Ketogenic diet therapy in patients with acromegaly

Acromegaly is caused by a tumour located at the base of the brain in the
pituitary gland that produces too much growth hormone (GH). Symptoms caused by
the excess of GH, and consequently increased insulin like growth factor 1
(IGF-1), are disproportionate growth of body parts, fluid retention, snoring
and excessive perspiration. The various metabolic changes that occur due to
acromegaly increase the risk for insulin resistance, diabetes mellitus,
arterial hypertension, sleep apnoea and thus an increased risk of
cardiovascular disease if left untreated. The result is signs and symptoms,
increased mortality, morbidity, and greatly reduced quality of life (QoL).
Normalisation of GH and IGF-1 gives a normalisation of mortality, however
morbidity and QoL do not (completely) normalise. After surgery, a somatostatin
analogue is the primary medical treatment, however, normalisation occurs in
only 40% of patients.
Recently, in a proof-of-principle study, we showed that a 2-week ketogenic diet
(low in carbohydrates) in patients with somatostatin analogues could
significantly reduce IGF-1 values. Patients felt better and sometimes even
needed less somatostatin analogues. This proof of concept led to the new
hypothesis that acromegaly patients with somatostatin analogues should possibly
be treated with a eucaloric low-carbohydrate ketogenic diet for a longer period
of time to improve their biochemistry, symptoms and QoL. Additionally, this
diet can make a significant contribution in the treatment of insulin resistance
and glucose intolerance that often occur in this patient group.

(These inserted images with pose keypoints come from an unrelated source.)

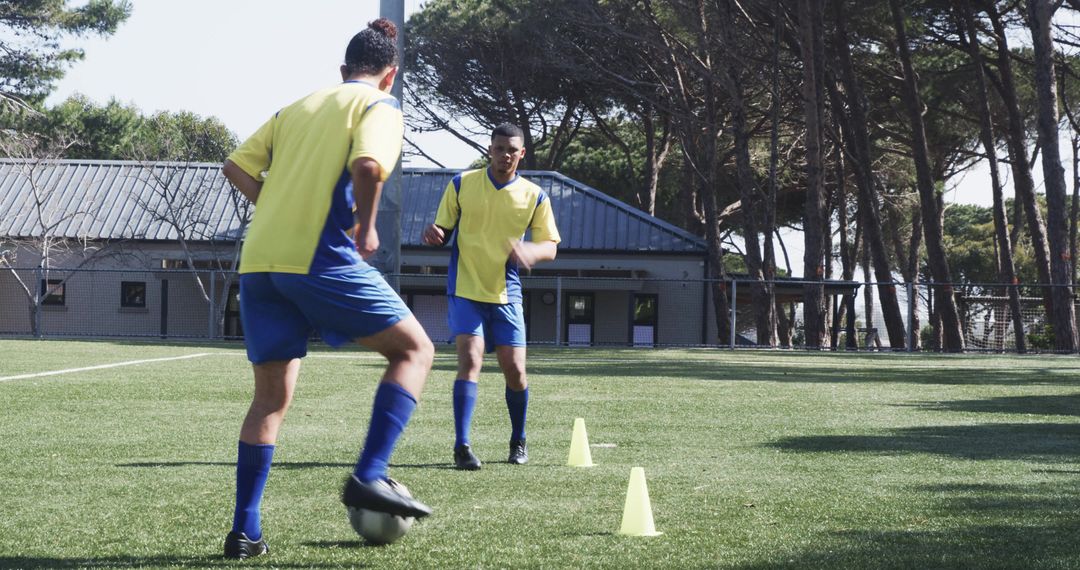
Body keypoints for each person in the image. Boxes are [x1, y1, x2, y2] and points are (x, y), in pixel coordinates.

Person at [219, 19, 433, 560]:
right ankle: (370, 474)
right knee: (416, 349)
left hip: (261, 260)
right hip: (317, 255)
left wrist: (277, 207)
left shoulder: (295, 107)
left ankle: (246, 532)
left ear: (343, 71)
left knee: (269, 398)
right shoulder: (380, 108)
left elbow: (236, 166)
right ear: (391, 76)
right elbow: (367, 163)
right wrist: (366, 226)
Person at [422, 123, 561, 470]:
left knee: (515, 370)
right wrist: (435, 232)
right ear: (490, 150)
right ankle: (462, 446)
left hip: (507, 292)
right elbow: (443, 228)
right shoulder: (461, 184)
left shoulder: (534, 196)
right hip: (465, 289)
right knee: (471, 360)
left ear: (521, 154)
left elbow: (551, 247)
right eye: (499, 149)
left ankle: (518, 440)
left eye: (511, 150)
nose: (505, 156)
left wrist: (532, 251)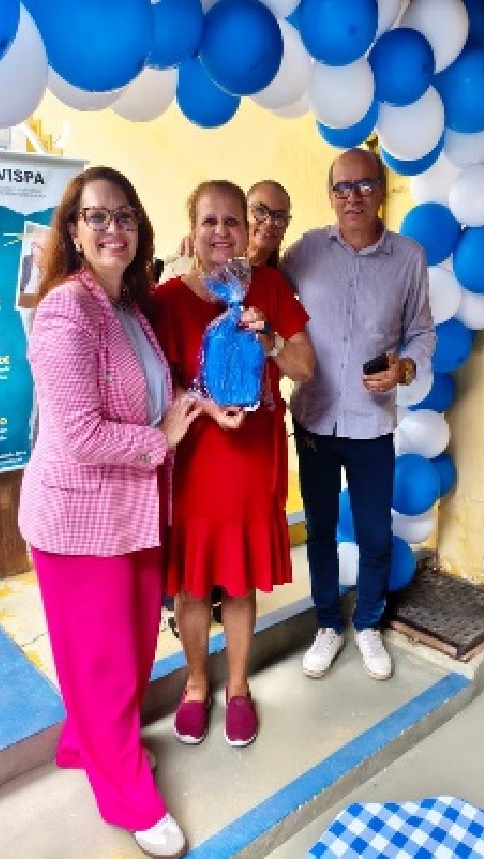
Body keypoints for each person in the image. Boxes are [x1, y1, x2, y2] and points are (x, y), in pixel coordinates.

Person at [18, 165, 202, 859]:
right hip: (78, 523)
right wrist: (164, 439)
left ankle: (86, 743)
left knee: (126, 651)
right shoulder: (67, 309)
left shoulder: (128, 306)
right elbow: (80, 434)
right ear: (72, 230)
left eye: (123, 215)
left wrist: (193, 403)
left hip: (133, 512)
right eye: (96, 216)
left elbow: (149, 392)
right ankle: (125, 792)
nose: (112, 228)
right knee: (104, 661)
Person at [152, 179, 314, 748]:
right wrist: (205, 408)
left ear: (247, 230)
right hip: (195, 465)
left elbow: (305, 367)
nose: (221, 231)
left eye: (232, 221)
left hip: (251, 462)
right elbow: (156, 389)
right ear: (192, 230)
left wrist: (270, 341)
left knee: (240, 583)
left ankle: (239, 686)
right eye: (210, 221)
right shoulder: (168, 299)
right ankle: (197, 685)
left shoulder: (267, 287)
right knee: (193, 586)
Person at [280, 148, 436, 683]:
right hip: (314, 421)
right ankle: (328, 623)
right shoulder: (306, 251)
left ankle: (368, 622)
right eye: (342, 188)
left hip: (371, 425)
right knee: (321, 530)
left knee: (374, 532)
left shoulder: (408, 258)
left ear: (382, 192)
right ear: (331, 195)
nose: (353, 198)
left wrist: (406, 367)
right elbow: (263, 285)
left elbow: (421, 330)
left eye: (365, 186)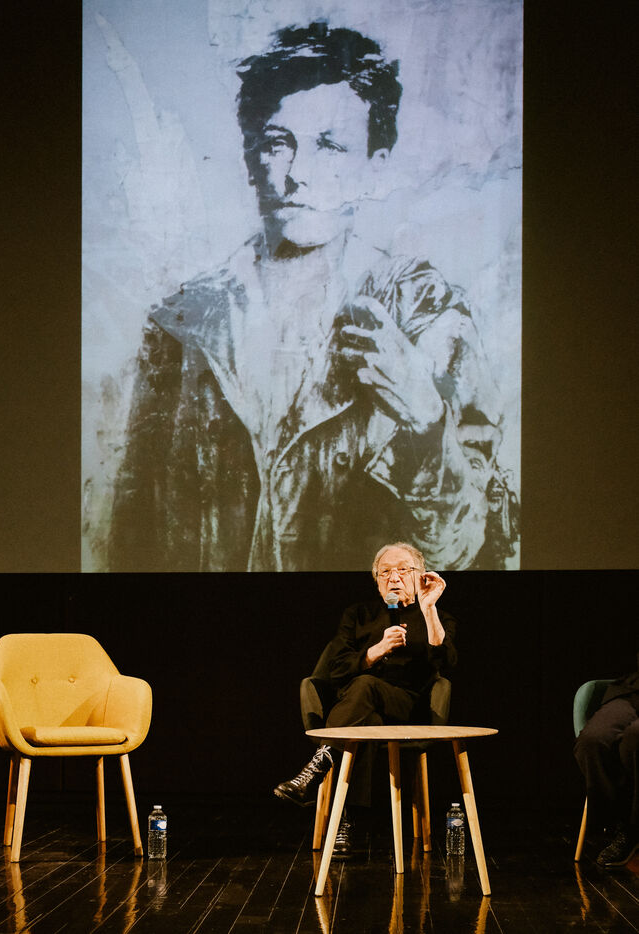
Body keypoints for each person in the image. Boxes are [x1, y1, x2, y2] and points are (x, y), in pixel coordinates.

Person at [108, 22, 518, 572]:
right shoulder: (181, 323)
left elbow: (472, 551)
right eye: (279, 144)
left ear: (375, 170)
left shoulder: (424, 312)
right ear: (251, 160)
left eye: (329, 145)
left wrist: (424, 417)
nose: (297, 175)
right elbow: (131, 539)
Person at [273, 541, 457, 856]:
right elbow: (334, 670)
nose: (394, 577)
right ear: (376, 580)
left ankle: (316, 770)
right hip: (357, 708)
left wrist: (428, 608)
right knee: (364, 712)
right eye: (385, 572)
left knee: (366, 687)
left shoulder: (435, 615)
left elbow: (447, 662)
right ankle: (346, 822)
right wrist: (376, 651)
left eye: (403, 570)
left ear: (420, 574)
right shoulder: (359, 614)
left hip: (407, 706)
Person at [574, 660, 639, 867]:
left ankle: (633, 828)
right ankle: (620, 824)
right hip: (634, 690)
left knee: (634, 738)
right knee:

In active acromegaly, glucose levels tend to be elevated, which is accompanied
by high insulin levels. This GH-driven hyperinsulinemia results in an unwanted
situation; the liver becomes even more GH sensitive. Redundant GH impairs
insulin secretion and reduces glucose uptake, on behalf of lipolysis, release
of free fatty acid (FFA), and hepatic glucose production. Insulin resistance is
characteristic for the development of diabetes mellitus in patients with
acromegaly.
Treatment with somatostatin analogs (SSAs) will suppress GH secretion from the
adenoma and insulin secretion from pancreatic B cells. SSAs reduce insulin
levels and increase HbA1c and postprandial glucose, with neutral effects on
fasting plasma glucose (FPG). The effect of ketogenic diet therapy on glucose
tolerance in acromegaly patients treated with SSAs is currently unknown.
Another treatment option for uncontrolled acromegaly is the GH receptor blocker
pegvisomant. Pegvisomant treatment has favorable effects on glucose metabolism,
lowering plasma glucose (FPG) and HbA1c. Unknown is whether under the
circumstances of a ketogenic diet,if proteolysis or ketogenesis will prevail in
acromegaly patients treated with pegvisomant, thus what will be the effect of
the ketogenic diet.

To determine the effect of a 6-month eucaloric very-low-carbohydrate ketogenic
diet on IGF-I levels in adult acromegaly patients.

A single-centre randomised controlled trial

A eucaloric ketogenic diet (30-40 g carbohydrate per day) for 3 months,
followed by a less strict ketogenic diet (50-60 g carbohydrate per day) for
another 3 months. The control group will receive a eucaloric diet according to
the national healthy food guidelines/Mediterranean diet.

The extent of the burden of our study is considered low. Dietary restriction
and the ketogenic diet have been proven feasible and safe in previous studies.
For this study, three extra blood samples by 3 venepunctures are taken. No
extra visits to the hospital or imaging studies are needed in order to obtain
all the information required for this study. Several standardized
questionnaires are asked to be filled in during and after the diet. Mentioned
questionnaires take about 30 minutes to complete. No other risks concerning the
dietary intervention are to be expected.